Nevyn started to make some trivial remark, but the words froze in his mouth as he glanced at the lass and recognized the soul looking out from her eyes. Ysolla, by the gods!
“Well, good, sir,” Aderyn said. “Won’t you be gone?”
“Oh, I doubt it.” Nevyn hurriedly collected his wits. “I’m just here to ask good Banna if she’ll let me stay in her hut.”
“Oh, I’m sure we can work something out,” Banna said.
“A bit of coin will be welcome. So, here, Addo, the next time Cadda brings you to visit, you can talk to the herbman.”
While Banna was showing him the hut, she was more than glad to tell Nevyn about Cadda, her youngest daughter, who had gotten herself a good place up in Lord Maroic’s dun as the servant for the bard’s woman. Banna also made it quite clear that Aderyn was the son of the bard and his wife. She repeated it several times lest Nevyn think her daughter had a bastard.
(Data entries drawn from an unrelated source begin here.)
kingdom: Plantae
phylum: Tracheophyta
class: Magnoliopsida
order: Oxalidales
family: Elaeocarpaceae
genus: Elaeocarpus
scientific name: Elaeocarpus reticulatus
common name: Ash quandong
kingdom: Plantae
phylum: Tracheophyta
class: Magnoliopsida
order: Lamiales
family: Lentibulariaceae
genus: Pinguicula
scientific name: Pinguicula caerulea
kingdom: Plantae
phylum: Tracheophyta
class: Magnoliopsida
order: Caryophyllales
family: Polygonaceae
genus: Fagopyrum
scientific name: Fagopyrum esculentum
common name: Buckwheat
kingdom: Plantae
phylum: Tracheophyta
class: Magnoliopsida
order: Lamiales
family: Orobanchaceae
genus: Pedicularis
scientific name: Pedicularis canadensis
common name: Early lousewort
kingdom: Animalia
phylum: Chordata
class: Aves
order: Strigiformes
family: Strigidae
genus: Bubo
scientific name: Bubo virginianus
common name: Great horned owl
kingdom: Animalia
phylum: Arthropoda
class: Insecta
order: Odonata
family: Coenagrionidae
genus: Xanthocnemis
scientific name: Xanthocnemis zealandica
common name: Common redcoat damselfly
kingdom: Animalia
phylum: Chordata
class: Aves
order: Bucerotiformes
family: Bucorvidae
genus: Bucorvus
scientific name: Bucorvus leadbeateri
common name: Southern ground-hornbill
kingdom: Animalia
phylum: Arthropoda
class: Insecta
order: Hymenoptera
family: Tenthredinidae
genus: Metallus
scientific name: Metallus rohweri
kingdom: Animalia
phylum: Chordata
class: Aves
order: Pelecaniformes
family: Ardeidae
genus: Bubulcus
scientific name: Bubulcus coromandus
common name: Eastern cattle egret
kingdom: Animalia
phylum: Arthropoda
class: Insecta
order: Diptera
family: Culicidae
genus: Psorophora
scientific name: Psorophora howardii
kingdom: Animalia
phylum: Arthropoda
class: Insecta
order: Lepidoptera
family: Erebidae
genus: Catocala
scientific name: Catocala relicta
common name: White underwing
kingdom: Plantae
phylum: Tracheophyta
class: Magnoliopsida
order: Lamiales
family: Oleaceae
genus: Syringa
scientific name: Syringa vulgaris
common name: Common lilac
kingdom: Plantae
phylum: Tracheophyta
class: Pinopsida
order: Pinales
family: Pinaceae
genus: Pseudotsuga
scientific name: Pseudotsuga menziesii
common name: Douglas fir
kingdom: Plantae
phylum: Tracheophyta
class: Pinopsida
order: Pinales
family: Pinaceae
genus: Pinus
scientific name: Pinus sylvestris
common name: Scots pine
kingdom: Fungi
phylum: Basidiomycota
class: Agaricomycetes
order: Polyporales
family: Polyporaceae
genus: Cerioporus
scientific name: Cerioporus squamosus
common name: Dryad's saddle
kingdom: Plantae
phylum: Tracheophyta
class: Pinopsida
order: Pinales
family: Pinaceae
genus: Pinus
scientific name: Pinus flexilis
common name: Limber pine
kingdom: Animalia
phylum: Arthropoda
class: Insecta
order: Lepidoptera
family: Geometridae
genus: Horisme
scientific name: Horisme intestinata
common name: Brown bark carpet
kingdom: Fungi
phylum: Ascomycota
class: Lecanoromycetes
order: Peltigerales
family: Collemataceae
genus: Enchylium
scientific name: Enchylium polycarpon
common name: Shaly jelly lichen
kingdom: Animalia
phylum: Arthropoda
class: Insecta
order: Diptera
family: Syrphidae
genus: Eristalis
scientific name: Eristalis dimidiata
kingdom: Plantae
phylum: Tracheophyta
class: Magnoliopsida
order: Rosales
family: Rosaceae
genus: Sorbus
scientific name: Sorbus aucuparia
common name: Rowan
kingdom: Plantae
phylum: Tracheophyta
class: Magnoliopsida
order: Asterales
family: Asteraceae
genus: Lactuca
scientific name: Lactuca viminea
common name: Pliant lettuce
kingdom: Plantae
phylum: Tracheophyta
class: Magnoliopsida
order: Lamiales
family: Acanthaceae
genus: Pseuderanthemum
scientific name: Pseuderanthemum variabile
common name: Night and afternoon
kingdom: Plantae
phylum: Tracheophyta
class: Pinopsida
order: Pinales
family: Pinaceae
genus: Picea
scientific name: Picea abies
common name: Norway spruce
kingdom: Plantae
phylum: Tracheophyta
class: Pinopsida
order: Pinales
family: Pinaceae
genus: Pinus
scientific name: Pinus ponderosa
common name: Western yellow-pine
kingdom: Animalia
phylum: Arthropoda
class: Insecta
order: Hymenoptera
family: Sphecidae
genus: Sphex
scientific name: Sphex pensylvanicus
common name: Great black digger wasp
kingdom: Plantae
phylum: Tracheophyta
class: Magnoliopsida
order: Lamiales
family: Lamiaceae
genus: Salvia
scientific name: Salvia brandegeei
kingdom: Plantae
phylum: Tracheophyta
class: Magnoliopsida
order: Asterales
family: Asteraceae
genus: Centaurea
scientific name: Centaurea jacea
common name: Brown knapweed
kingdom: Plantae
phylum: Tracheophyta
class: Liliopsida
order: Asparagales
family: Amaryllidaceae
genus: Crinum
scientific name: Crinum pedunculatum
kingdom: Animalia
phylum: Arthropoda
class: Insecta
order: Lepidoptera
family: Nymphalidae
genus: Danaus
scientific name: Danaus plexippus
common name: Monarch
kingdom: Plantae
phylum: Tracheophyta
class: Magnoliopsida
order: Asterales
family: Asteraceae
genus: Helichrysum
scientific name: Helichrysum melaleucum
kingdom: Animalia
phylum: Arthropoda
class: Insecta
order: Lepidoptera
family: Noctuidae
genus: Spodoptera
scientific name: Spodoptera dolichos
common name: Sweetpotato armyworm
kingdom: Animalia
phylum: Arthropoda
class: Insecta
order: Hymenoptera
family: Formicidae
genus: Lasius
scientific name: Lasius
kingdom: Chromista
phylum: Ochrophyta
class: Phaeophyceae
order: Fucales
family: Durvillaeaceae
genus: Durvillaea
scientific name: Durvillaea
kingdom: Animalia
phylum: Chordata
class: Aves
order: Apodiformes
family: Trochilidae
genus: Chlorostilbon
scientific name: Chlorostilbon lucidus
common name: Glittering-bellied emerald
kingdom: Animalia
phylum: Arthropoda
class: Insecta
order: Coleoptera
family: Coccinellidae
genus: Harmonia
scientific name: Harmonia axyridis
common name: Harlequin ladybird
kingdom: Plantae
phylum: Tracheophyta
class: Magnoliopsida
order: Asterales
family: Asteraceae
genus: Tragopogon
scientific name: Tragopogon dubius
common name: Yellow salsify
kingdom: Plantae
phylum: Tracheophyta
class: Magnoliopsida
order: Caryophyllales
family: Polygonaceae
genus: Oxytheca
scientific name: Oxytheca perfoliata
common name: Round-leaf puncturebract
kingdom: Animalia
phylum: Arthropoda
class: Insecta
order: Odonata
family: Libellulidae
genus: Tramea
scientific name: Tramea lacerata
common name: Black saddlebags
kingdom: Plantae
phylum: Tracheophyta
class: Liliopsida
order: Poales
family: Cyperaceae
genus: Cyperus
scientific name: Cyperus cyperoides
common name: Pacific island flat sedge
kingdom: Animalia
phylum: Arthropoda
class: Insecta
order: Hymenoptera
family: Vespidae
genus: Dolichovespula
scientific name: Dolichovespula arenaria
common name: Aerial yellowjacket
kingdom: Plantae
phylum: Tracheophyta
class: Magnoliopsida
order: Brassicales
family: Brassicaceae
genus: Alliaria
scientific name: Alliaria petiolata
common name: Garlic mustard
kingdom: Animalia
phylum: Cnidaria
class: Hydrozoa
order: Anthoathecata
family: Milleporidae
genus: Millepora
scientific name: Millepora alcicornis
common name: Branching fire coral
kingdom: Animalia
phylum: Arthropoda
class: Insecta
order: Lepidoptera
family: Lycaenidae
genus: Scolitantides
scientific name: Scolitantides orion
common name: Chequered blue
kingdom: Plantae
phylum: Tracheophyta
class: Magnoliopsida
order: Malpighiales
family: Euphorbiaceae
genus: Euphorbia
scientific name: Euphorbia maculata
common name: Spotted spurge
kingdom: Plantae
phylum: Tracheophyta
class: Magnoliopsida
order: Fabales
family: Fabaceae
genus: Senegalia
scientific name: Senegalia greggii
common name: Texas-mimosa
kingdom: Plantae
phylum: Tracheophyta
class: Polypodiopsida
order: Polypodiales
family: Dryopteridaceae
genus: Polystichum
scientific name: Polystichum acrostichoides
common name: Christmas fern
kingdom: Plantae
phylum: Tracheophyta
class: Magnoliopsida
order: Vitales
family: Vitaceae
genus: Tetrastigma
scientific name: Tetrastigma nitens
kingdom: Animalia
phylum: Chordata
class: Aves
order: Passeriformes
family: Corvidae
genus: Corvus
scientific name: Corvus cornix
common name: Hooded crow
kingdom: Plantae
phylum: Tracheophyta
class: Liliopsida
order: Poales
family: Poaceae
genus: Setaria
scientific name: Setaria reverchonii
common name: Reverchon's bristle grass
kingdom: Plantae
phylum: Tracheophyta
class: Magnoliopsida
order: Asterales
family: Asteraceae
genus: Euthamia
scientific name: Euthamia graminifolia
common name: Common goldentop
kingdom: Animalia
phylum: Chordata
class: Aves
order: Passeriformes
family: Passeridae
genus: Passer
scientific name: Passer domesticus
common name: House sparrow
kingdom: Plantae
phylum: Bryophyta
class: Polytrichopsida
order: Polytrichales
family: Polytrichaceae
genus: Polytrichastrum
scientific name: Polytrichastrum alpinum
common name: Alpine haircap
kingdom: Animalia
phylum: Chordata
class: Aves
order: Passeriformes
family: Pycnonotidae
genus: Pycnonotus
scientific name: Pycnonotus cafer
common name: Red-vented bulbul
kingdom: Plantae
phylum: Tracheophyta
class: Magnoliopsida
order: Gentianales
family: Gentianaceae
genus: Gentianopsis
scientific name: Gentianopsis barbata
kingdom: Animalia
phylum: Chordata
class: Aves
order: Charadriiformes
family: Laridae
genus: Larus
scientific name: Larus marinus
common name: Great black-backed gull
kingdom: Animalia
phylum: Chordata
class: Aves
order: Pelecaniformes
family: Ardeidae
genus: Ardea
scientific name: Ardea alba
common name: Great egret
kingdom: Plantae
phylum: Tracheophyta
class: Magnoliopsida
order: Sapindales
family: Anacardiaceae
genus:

The hut itself was small, with a packed-earth floor, a tiny hearth, and one narrow window with a cowhide drape for want of proper shutters. Nevyn decided it would have to do. While he unpacked his goods from his horse and mule, Banna swept the dust out of the hut and covered the floor with fresh straw. After he shooed Banna out, he spread his bedroll in the curve of the wall, arranged his canvas packs of herbs opposite, and dumped his saddlebags and cooking pots by the hearth. He sat down in the middle of the floor and looked over his new home, such as it was.
So, Ysolla’s here, Nevyn thought, or rather, Cadda—I mustn’t make that mistake! She was the first sign he’d had in fifty years that he might be drawing close to the soul who’d once been Brangwen of the Falcon. Since his youth, he’d looked constantly for her to be reborn as he wandered the kingdom, with only the chance that is more than chance to guide him. Although he’d been expecting her to come back immediately, so that when she, in her new body, was about fifteen, he’d be only thirty-six, young enough to marry her, the Lords of Wyrd had chosen otherwise with their usual contempt for a man’s vanity. He had never found her. Though he was growing weary with age, he felt no signs of sickness, no omens of approaching death. At his level of the dweomer, he should have been able to foretell his death by now, in order to make the proper plans for leaving life, but he saw nothing. The Lords of Wyrd had accepted his rash vow literally: he would never rest until he found her and set things right.